Следуя заезженной стратегии, чтобы преодолеть «кризис слабости» конца 1970-х и начала 1980-х годов, буржуазия придумала «новое». Как марксист, мы бы сказали, что, толкаемая своими противоречиями, буржуазия должна постоянно революционизировать социальные отношения; но эта революция порождает еще большую эксплуатацию и еще большее отчуждение. Лишь в редких случаях «новое» является улучшением для подчиненных классов.
Но под идеологическим влиянием буржуазии «новое» стало казаться глотком свежего воздуха в социальных отношениях – в том числе и в глазах эксплуатируемого класса!

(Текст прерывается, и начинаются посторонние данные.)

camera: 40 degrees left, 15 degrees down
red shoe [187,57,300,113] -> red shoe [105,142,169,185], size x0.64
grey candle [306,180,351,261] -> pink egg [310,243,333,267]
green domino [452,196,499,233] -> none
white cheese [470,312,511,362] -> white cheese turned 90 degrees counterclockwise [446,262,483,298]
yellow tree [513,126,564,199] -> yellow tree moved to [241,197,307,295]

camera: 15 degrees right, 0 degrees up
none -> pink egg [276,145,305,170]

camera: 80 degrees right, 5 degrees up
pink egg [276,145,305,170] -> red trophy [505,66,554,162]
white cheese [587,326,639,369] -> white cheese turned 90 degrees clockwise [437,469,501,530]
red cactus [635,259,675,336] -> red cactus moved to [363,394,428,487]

Но оно усиливает путаницу и ускоряет раскол, особенно когда скрывается под популистской маской реформистских «левых».
Пропагандисты этой тенденции говорят как зомби повседневной агитации: «Революционный цикл закончился. Старые теории ничего не стоят. Конец труда = конец пролетариата. Реформизм и революция больше не антагонистичны». Ликвидаторы не представляли собой организованную группу, но их тенденция пересекалась с различными структурами. Они играли на нерешительности тех, кто, не имея никакого реального решения, хотел изменить политику с окончанием эпохи Жискара.
Для второй тенденции, которая отказывалась принимать во внимание политические мутации, все было «неизменно неизменным» – согласно их «радикальной» формуле. Во имя преемственности революционного разрыва они воспроизводили наши речи конца эпохи жискардизма[26]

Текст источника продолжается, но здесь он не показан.